• [Document segment]:
/---
March 8 2014 Latest news:
Wednesday, September 5, 2012
A new treatment and recovery service for people in Norfolk with drug and alcohol problems is to start across the county from spring 2013.
The Norfolk Recovery Partnership (NRP) has been awarded a five-year contract to provide the fully-integrated service for adults affected by drugs and alcohol from April 1, 2013.
The partnership will see the mental health trust, which is Norfolk and Suffolk NHS Foundation Trust, and The Matthew Project provide joint services within the community, with RAPt (the Rehabilitation for Addicted Prisoners’ Trust) working within prisons at HMP Norwich, Wayland and Bure. It will be the first time services across the whole county have been provided by one partnership, in a bid to ensure that people can access a fair and co-ordinated service, regardless of where they live.
Denise Grimes, service manager for Norfolk and Suffolk NHS Foundation Trust, said: “We have listened to feedback from services users and their families and have designed the service to be responsive and flexible as a result. This means we will be able to offer each individual a choice of interventions specially tailored to meet their particular needs so that they can start successfully managing their life without substances.”
Services will include group work, talking therapies, non structured activities, substitute prescribing and development of life skills. The partnership will also explore the option of running services from different community locations.
\---
• [Assignment A]:
In the news item about Norfolk's new drug and alcohol recovery service, how long is the contract awarded to the Norfolk Recovery Partnership?
• [Assignment B]:
Write what comes next in the news item about Norfolk's new drug and alcohol recovery service, starting after its final sentence.

[Dataset entries]
/---
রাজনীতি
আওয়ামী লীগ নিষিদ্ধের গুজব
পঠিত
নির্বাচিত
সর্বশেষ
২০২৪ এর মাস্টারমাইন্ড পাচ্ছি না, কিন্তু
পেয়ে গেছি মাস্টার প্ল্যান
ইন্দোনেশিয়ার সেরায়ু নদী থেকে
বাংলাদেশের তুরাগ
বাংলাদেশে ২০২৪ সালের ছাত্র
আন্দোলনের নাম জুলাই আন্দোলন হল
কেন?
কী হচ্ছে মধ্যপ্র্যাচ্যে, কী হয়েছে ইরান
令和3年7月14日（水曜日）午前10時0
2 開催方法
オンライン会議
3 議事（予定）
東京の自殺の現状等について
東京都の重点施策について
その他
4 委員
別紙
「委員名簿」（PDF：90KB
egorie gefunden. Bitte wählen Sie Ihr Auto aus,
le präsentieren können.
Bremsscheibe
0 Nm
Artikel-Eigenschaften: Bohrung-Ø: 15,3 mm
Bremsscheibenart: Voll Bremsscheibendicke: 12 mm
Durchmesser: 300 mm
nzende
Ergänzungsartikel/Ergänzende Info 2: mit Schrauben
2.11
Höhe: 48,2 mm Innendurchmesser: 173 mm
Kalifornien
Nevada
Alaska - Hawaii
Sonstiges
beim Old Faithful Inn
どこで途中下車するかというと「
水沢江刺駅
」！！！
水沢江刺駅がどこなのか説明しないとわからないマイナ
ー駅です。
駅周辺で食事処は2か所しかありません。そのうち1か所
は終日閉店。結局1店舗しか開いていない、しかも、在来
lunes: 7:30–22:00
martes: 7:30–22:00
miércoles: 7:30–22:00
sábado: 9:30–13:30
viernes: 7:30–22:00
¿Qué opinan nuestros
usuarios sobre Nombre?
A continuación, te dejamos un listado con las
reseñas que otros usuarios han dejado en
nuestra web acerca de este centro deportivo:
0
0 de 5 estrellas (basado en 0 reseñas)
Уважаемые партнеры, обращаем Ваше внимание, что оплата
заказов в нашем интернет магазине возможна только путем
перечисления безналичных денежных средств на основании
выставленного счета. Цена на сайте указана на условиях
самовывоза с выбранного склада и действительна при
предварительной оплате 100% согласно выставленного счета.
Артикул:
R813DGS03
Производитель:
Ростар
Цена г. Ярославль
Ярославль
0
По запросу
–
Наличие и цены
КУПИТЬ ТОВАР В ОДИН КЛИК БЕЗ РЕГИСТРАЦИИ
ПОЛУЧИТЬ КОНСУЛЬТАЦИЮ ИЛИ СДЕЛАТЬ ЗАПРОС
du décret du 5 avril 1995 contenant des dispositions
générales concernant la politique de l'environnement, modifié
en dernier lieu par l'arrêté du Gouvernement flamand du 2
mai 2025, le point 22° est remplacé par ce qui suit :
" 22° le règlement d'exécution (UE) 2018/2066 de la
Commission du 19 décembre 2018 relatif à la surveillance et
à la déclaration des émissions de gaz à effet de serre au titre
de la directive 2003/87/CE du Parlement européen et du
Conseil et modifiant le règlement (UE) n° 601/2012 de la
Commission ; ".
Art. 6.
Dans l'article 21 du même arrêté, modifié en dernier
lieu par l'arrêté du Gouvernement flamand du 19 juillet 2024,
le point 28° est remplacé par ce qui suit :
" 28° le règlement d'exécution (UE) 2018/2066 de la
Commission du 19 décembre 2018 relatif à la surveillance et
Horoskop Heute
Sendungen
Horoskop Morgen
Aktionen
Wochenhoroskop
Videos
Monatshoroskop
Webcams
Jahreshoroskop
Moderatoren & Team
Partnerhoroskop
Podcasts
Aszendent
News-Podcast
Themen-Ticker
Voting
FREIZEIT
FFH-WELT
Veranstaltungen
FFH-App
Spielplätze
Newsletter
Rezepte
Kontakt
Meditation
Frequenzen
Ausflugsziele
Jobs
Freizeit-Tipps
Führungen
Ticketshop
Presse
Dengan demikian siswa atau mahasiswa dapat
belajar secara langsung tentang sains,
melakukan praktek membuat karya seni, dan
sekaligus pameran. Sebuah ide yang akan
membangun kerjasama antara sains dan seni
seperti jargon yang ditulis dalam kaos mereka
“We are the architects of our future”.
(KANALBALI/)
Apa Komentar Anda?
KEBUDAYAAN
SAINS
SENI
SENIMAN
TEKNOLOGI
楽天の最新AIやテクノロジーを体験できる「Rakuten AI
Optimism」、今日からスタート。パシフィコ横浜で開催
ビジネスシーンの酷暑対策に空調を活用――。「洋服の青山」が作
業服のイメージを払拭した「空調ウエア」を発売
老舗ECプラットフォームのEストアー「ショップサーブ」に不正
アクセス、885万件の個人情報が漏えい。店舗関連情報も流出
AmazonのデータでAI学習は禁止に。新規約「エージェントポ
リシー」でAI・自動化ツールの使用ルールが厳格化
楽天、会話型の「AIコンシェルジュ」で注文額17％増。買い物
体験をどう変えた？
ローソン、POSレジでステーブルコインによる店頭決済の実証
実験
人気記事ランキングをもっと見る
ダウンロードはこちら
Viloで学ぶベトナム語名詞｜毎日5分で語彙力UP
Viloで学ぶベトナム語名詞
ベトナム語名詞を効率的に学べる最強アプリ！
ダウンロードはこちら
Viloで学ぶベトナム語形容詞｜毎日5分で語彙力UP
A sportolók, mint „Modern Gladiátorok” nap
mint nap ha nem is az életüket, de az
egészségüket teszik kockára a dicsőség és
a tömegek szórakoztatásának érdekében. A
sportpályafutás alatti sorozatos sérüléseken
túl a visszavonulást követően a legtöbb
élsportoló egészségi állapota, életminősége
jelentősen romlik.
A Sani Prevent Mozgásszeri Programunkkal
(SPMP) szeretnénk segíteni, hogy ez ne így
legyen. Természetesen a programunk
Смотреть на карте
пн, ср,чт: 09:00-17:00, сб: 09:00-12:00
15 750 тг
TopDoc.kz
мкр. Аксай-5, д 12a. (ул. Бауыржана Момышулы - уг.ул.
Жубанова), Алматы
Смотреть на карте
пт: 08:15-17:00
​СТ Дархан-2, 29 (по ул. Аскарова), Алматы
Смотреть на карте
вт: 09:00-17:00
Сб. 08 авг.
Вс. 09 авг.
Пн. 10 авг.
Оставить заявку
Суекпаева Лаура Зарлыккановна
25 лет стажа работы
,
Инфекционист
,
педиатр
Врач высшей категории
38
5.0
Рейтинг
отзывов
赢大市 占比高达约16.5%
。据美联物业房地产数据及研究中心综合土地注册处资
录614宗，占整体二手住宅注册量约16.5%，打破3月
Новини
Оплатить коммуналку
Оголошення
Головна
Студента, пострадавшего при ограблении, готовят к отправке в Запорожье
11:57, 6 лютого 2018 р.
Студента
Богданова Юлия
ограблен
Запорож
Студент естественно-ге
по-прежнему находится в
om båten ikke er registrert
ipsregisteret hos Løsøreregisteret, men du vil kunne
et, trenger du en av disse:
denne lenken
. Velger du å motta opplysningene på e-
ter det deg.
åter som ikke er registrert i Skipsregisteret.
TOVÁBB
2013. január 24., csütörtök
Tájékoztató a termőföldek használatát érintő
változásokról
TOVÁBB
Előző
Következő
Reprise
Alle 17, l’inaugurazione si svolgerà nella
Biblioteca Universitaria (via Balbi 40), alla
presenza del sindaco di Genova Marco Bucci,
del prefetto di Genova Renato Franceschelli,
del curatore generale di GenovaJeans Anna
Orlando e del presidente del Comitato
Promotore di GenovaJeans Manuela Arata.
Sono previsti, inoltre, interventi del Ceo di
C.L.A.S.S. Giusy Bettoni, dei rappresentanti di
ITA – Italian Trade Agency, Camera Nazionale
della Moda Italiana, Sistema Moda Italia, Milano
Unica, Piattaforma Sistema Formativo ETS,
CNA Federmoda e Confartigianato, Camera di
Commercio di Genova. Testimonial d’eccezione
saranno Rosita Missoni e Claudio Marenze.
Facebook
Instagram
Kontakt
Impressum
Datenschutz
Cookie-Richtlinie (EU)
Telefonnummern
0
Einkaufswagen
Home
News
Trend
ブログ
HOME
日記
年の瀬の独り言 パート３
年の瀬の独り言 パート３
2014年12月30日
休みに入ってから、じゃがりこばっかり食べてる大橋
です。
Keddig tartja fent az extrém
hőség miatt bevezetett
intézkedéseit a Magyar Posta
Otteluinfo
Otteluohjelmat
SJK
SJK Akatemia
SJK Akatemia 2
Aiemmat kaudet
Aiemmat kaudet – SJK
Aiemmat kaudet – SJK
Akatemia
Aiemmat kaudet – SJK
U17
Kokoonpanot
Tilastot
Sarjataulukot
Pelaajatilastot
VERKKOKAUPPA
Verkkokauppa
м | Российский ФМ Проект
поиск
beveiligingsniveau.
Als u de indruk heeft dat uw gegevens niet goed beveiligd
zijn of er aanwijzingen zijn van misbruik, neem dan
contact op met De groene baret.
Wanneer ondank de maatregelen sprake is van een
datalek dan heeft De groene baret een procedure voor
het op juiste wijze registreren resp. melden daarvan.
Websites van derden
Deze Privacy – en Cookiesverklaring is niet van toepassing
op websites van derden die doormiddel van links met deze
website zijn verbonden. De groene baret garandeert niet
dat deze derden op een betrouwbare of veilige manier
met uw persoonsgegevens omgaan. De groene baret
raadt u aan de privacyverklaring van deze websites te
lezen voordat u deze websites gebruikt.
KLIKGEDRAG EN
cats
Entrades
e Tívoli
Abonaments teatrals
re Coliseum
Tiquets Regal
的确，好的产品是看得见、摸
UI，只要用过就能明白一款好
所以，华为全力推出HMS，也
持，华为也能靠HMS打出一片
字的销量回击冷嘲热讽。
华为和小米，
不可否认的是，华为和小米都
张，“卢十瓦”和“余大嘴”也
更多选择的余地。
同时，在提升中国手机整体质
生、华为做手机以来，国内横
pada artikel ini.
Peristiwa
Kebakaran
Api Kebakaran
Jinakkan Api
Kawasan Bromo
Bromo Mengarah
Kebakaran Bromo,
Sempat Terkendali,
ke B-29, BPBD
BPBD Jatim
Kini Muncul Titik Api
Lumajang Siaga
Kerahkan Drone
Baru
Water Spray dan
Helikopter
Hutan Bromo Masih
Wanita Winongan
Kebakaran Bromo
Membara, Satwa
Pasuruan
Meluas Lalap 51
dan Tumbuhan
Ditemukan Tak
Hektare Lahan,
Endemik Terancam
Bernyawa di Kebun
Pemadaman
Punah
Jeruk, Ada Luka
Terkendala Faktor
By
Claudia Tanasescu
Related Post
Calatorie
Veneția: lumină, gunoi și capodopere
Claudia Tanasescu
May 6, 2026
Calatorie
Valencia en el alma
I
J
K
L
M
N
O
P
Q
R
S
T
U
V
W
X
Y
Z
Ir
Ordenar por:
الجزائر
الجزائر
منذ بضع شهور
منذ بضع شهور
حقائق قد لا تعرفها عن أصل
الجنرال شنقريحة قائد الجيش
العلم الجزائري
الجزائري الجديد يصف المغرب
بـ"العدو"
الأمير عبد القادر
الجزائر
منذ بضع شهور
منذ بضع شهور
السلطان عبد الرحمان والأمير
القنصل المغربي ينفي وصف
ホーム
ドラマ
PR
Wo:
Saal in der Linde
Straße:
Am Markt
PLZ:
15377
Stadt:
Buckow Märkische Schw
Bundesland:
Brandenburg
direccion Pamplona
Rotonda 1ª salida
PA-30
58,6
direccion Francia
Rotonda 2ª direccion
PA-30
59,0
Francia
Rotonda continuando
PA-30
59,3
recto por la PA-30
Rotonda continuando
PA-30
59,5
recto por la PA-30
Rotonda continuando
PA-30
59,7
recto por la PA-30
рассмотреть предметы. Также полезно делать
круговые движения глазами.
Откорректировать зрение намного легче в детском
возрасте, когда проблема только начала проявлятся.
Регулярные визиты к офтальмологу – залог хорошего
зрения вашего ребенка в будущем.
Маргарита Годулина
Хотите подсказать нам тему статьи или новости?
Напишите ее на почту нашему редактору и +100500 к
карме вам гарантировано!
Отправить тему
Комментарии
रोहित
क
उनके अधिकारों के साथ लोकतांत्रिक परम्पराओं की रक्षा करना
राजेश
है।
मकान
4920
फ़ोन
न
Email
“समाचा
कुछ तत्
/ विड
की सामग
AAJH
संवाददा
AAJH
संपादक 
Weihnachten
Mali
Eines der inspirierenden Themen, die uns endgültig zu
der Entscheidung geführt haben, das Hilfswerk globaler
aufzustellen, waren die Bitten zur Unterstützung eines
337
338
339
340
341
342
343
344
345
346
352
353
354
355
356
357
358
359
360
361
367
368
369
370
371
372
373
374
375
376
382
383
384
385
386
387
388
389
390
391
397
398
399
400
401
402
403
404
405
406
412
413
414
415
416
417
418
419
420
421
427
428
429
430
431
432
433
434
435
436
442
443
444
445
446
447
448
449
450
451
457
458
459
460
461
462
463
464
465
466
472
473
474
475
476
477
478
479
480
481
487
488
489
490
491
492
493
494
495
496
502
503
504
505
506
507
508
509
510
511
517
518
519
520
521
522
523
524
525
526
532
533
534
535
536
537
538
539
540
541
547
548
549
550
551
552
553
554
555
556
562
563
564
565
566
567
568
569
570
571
\---
• [Task answer A]:
Five years, starting April 1, 2013.

• [Task answer B]:
Rosalie Weetman, chief executive of The Matthew Project, said: “This contract gives us the opportunity to work even more closely with our partners to create a truly joined up, easily accessible service for adults.”
People will be able to self-refer into the open access service though a new website, by dropping into a recovery café or by calling a 24/7 help line.
Further details will be available later in the autumn.
The award of the contract means that charity Norcas, which has been operating these services in Norfolk for almost four decades, has lost out.
Maggie Williams, Norcas chief executive, said: “We remain committed to those staff and service users affected and we will work closely with the new providers to provide clear information and support to ensure a smooth transfer of services.
“Looking forward, Norcas is endeavouring to continue to operate its contracts which are unaffected by this decision as well as continuing to pursue new opportunities in order to offer vital support services to those who need it, where demand is not already met.”